Red columns are uncovered zones.

). We also note that all devices were included inside the index in this example.

After generating the global index, we executed 20, 40, 60, and 80 queries. We determined the results shown in Figure 17. One-path queries gave 18/20, 37/40, 55/60, and 70/80 responses, while retry queries gave 19/20, 39/40, 59/60, and 76/80 responses. Some guaranteed and default queries did not give a response because, in zone $z2$, there was one device $d40$ with a capacity of 1. Given its capacity of one, it possessed no information beyond its present zone. Any query issued from that device requesting information from another zone did not give a response, since the following device only had information about its local zone. These results were expected, since one-path and retry queries choose one path, while guaranteed and default queries will try all possible paths.

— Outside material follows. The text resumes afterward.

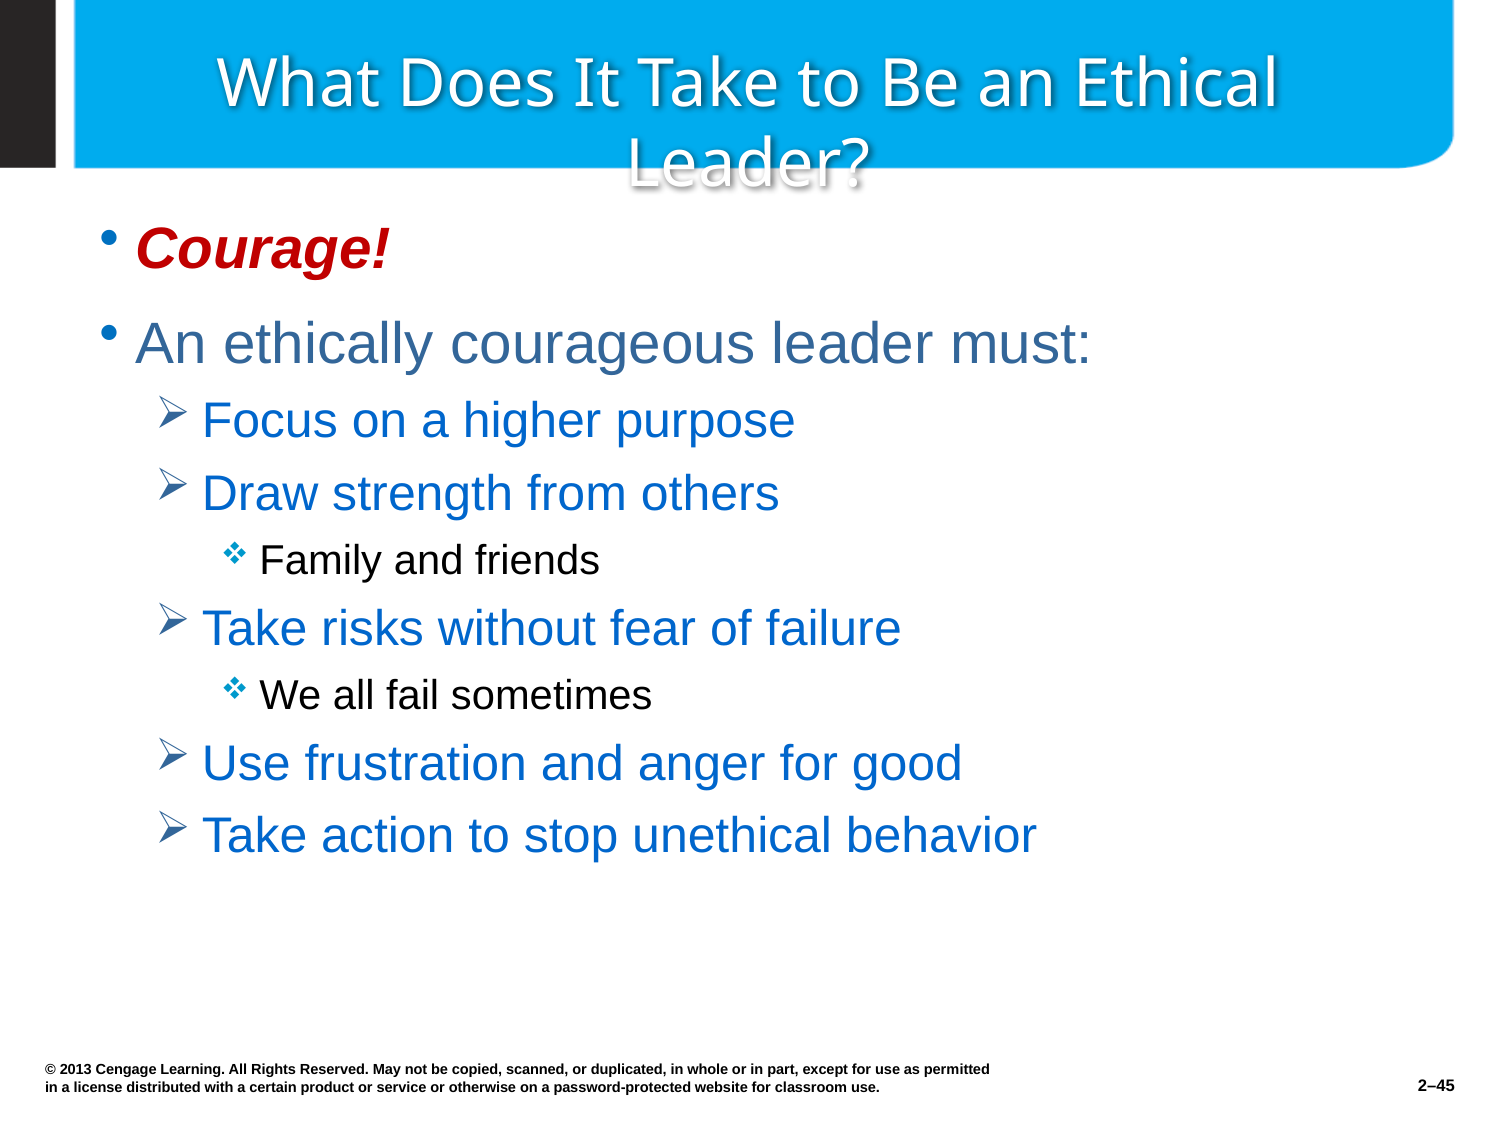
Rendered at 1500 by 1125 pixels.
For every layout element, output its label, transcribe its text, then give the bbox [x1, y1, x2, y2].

Figure 18 shows the execution time of each query type on this dataset. We used the same source and destination zone in the four cases. The query issued went from $z8$ to $z12$. One-path queries took 0.0059 s, retry queries took 0.0062 s, guaranteed queries took 0.0138, and default queries took 0.0146. Guaranteed and default queries took the longest execution time, because they explored all potential routes. The increased execution time of the default queries can be attributed to their pre-processing tasks, which involved, for example, directing traffic toward highly indexed devices.

6.6. Discussion

Following these results, we can see that our approach produced good results, especially in environments having high-capacity devices. During the index generation, we noticed that our approach was linear regarding zones, while being quadratic in terms of the device. In other words, incorporating devices into our approach required more time compared to the time needed for adding zones. Some queries (like one-path and retry) did not produce responses for environments with low-capacity devices, depending on the number and density of zones. Other types of queries showed a high potential, even when low-capacity devices were encountered, such as guaranteed and default queries. These types of queries can consume more resources (energy) and time, since many devices may be involved and processing is required at some point. All these use cases depend on the user’s needs.

7. Conclusions

In this paper, we proposed a new solution for indexing and querying resources in connected environments. Numerous types of research have been conducted regarding this subject, but the majority did not consider device capacity, covered/uncovered zones, and query types. Additionally, a hybrid overlay architecture was introduced, enhancing the robustness of the index for dynamic environments. The global index generation algorithm consisted of different steps to index the device and had the ability to discover information about covered and uncovered zones, increasing the network life cycle. Moreover, the algorithm took into consideration devices having different capacities (a device cannot store all environment information). Each device was indexed according to its capability. Moreover, various query and response types were introduced to align with user requirements. One-path queries follow one path with a specific strategy, retry queries follow one path with correction capability, and guaranteed and default queries search among all available paths. Different evaluations were performed and produced different results. The challenge of clustering an environment into different zones will be analyzed in future works. Furthermore, more tests will be conducted in real scenarios to evaluate the performance of our approach in various contexts.